Towards the end of Jean-Noöl Jeanneney’s Google and the Myth of Universal Knowledge, he writes:
In practical terms, what criteria will govern the decision to digitize certain works? With respect to the vast legacy of works now in the public domain … we should favor the great founding texts of our civilization, drawing from each of our countries: encyclopedias; journals of scholarly societies; major writings that have contributed to the rise of democracy, to human rights, and to the recent unification of the Continent; writings that have fostered the development of literary, scientific, legal, and economic knowledge, as well as artistic creation. We should add to these, as I’ve already suggested, works that have appeared in numerous translations, thus attesting to their influence. The same guidelines, probably with less rigid specifications, can be followed for the more recent period. (p. 78)
A little earlier, he explains why this rigorous process of selection is necessary:
A final observation: maybe one of the reasons that the top managers of Google never seriously broach the question of how works are to be digitized is that they maintain the conviction—or rather the illusion—that they can digitize all the books that have ever been printed since the time of Gutenberg. In this fantasy world, there would be no need to worry about selection, and the performance of the digital library would depend only on the quality of the search engine (or engines). But since this perspective is beyond what we can reasonably envision (Is this a bad thing?), we must find the means not only to furnish Internet users with organized knowledge but to indicate its limitations. (p. 73)
This is, in a word, oldthink. Jeanneney repeatedly assumes that comprehensive digitization of our print archives is a pipe dream, from which it follows that the selection processes governing digitization acquire enormous cultural and political importance. I certainly agree with him that the selection is critical, particularly in the shorter run. It is, for example, of great importance that Google’s Book Search scanning project be accompanied by equally ambitious projects for non-Anglophone collections. But that’s as far as this particular observation belief to go.
We are going to have the capability of scanning everything, and we should. Scan it, OCR it, check it, stick it online, and open it up to lots of search tools. (Not just one: he and I agree on this, as well.) The initial Google announcement involved some fifteen million books. The total number of titles printed in the West since Gutenberg is somewhere upward of a hundred million. Google’s proposal is ambitious but clearly realizable; aiming for a hundred million is somewhat more ambitious but not unreasonably so. It will seem more and more plausible with time, as scanning and indexing technology continue to improve.

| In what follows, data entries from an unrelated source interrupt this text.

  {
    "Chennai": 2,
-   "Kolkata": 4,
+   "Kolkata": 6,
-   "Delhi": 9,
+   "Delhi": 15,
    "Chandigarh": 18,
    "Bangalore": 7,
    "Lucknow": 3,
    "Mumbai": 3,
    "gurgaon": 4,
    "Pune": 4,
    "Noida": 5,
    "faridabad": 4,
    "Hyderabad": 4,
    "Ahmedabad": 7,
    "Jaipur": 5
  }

Things will be chaotic, certainly. There will be duplicated scans, scans of different editions of the same book, scans of translations and pirated foreign editions, scans of books missing pages, and so on and so forth. But these are not dealbreakers. These are exactly the sort of gnarly semistructured data analysis that drove the last few rounds of stunning innovation in Web search. Get the corpus out there and search algorithms will arrive to take advantage of it. Call it a Say’s law of data: put an interesting dataset online and someone will find something interesting to do with it. The point is that massive scanning helps create raw material on which the complexity-increasing dynamism of the Internet feeds. Committees of experts can help us decide what to scan first, but they should not have to decide what to scan at all.

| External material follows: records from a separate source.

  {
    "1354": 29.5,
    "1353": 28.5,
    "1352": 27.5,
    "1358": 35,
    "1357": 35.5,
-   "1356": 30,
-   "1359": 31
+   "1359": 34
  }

Jeanneney, president of the Bibliothèque nationale de France, clearly loves the potential of digital archiving and appreciates the value of search. But he doesn’t get search. Again and again he complains: “An indeterminate, disorganized, unclassified, uninventoried profusion is of little interest.” (p. 7) “Under these conditions, an undertaking of this kin, attractive as it appears, can hardly be pursued effectively other than within a restricted community capable of ensuring quality under cooperative control.” (p. 51) “The fantasy of exhaustiveness dissipates in the need for choices.” (p. 71) “Hasty classification of a list, following obscure criteria of classification, must be replaced by a whole range of modes, classification modes for responses and presentation modes for results, to allow for many different uses.” (p. 72) “And we must help their teachers by protecting them from disorganized information.” (p. 87)
Exactly, I would say. That’s exactly what good search does. It turns a profusion of scattered information into accessible, organized forms. Jeanneney is right to demand diversity both in the information accessible and in the tools used to access it. But he doesn’t seem to get the idea that the best way to create useful order online is to embrace the chaos. Wikipedia’s lack of a “restricted community” helps it produce more reliable information, not less. Google works because it indexes everything, rather than picking and indexing a subset of high-quality sites. Jeanneney sees a cluttered desk and assumes a disorganized mind.
There is much else to say about this fascinating, baffling, brilliant, confused, maddening, and thoroughly Gallic sliver of a book, but this is the thought that stuck most in my mind as I read it.